Franco-Belgian asset manager Candriam added that the standard would create additional costs for Europe-based funds that already have to contend with multiple ESG disclosure requirements.
But Chris Fidler, industry standards senior director at the CFA, said that the institute would not back down, arguing that its global mandate meant it had a duty to help investors and practitioners beyond the US and Europe.
“There are an awful lot of markets that haven’t even started contemplating regulations for ESG disclosures yet,” he said. “We feel it’s our responsibility to provide guidance to them on how to tackle this ethical challenge.”
The CFA, which plans to issue the next draft of its voluntary standard in May 2021, believes its experience developing widely used global investment performance standards known as GIPS means it is well placed to become a global standard setter for ESG.
Not all asset managers opposed the CFA’s work, with Aegon Asset Management, RBC Global Asset Management and Lazard Frères Gestion endorsing the move.

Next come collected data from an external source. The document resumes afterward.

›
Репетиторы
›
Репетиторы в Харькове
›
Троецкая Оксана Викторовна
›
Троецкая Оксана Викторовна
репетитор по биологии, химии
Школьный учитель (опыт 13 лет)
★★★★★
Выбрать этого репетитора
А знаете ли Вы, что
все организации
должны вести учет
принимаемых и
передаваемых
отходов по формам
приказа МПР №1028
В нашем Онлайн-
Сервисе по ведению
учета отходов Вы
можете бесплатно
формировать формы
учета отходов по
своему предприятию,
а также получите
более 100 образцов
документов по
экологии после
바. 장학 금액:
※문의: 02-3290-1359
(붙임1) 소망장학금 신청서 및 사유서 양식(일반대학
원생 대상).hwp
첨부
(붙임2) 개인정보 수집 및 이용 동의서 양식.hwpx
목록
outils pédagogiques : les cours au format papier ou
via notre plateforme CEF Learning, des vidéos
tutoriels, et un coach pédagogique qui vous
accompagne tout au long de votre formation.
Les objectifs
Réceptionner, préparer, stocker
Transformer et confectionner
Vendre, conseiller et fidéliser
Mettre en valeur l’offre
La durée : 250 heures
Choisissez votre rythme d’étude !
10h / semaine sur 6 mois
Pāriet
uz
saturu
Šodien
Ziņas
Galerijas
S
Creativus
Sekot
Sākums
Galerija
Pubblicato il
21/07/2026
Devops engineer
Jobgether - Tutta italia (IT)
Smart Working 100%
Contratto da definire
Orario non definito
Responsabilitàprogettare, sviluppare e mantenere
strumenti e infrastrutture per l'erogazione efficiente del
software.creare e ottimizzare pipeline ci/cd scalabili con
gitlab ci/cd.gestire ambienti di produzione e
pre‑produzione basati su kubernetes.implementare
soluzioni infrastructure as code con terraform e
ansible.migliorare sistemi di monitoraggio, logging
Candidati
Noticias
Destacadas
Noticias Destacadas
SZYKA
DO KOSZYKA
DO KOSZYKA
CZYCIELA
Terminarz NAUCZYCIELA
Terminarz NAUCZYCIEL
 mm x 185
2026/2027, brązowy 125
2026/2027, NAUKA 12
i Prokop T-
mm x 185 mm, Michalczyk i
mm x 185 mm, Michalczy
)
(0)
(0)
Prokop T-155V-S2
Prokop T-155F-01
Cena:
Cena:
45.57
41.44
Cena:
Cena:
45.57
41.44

The CFA will enter an already crowded market. Industry association Eurosif launched its voluntary ESG disclosure standard in 2008 while the International Organization of Securities Commissions, the global umbrella body for securities regulators, recently announced its own push to harmonise sustainability disclosure standards.
Mr Fidler said the CFA would closely monitor the emerging landscape to avoid clashes with other disclosure frameworks.
“We very much acknowledge the challenges that asset managers face when regulations are in flux or uncertain,” said Mr Fidler. Despite this, he argued that standards would more closer together over time, adding that this would benefit investment groups by making it easier for investors to compare funds.